Workers are defined separately from your Beignet HTTP server:

// app/api/inngest/route.ts
import { createInngestJobFunction } from "@beignet/provider-inngest";
import { serve } from "inngest/next";
import { SendWelcomeEmailJob } from "@/features/users/jobs";
import { createBackgroundContext } from "@/infra/background-context";
import { inngest } from "@/infra/inngest";

const sendWelcomeEmail = createInngestJobFunction({
  client: inngest,
  job: SendWelcomeEmailJob,
  ctx: () => createBackgroundContext(),
});

export const { GET, POST, PUT } = serve({
  client: inngest,
  functions: [sendWelcomeEmail],
});

createBackgroundContext() is app-owned. Build it next to your infrastructure so worker jobs get the same ports, logger, auth assumptions, and devtools instrumentation shape as cron routes or other background workflows.

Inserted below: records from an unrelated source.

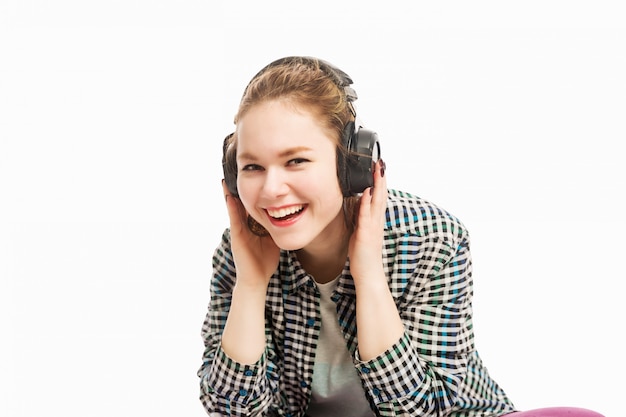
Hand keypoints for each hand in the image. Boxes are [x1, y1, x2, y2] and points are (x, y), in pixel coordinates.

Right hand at [222, 180, 279, 288]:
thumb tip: (290, 218)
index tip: (253, 179)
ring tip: (227, 179)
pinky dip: (231, 207)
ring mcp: (239, 230)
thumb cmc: (265, 262)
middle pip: (242, 204)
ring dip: (230, 194)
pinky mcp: (236, 236)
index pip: (252, 206)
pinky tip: (229, 196)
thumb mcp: (274, 239)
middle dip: (241, 190)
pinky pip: (234, 219)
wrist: (257, 279)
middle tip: (237, 173)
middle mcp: (244, 226)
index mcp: (252, 226)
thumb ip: (278, 228)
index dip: (252, 193)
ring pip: (234, 208)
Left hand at [348, 160, 386, 284]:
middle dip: (381, 178)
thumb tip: (358, 205)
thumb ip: (361, 219)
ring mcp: (373, 227)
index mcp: (375, 221)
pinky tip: (366, 192)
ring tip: (377, 170)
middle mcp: (376, 222)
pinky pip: (366, 215)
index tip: (379, 168)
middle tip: (380, 162)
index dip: (380, 182)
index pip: (379, 197)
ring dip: (377, 185)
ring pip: (377, 202)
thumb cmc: (363, 255)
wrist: (368, 274)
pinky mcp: (366, 234)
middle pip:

When a job defines retry.attempts, the Inngest helper maps it to Inngest's function retry setting.

Jobs and transactions

Avoid dispatching durable side effects before the database work commits. When a workflow uses Unit of Work, record a domain event during the transaction and let an after-commit listener dispatch jobs after commit:

const post = await ctx.ports.uow.transaction(async (tx) => {
  const published = await tx.posts.publish(input.slug);

  await events.record(tx.events, PostPublished, {
    postId: published.id,
    slug: published.slug,
  });

  return published;
});

Then a listener can enqueue the job:

export const enqueuePublishedEmail = events.defineListener(PostPublished, {
  name: "posts.enqueue-published-email",
  async handle({ payload, ctx }) {
    await ctx.ports.jobs.dispatch(SendPostPublishedEmailJob, payload);
  },
});

Use Events for listener and event bus details.

Testing

In use-case tests, pass a job dispatcher that records dispatches:

const dispatchedJobs: Array<{ name: string; payload: unknown }> = [];

const jobs = {
  dispatch: async (job, payload) => {
    dispatchedJobs.push({ name: job.name, payload });
  },
};

In job tests, call the job handler directly with an in-memory context:

await SendWelcomeEmailJob.handle({
  job: SendWelcomeEmailJob,
  payload: { email: "user@example.com" },
  ctx,
});

Events vs jobs

Use an event when the code says "this happened" and many parts of the app may care. Use a job when the code says "do this work" and one handler owns the work. Use a schedule when the code says "run this at this time"; schedule handlers should usually dispatch jobs for durable work.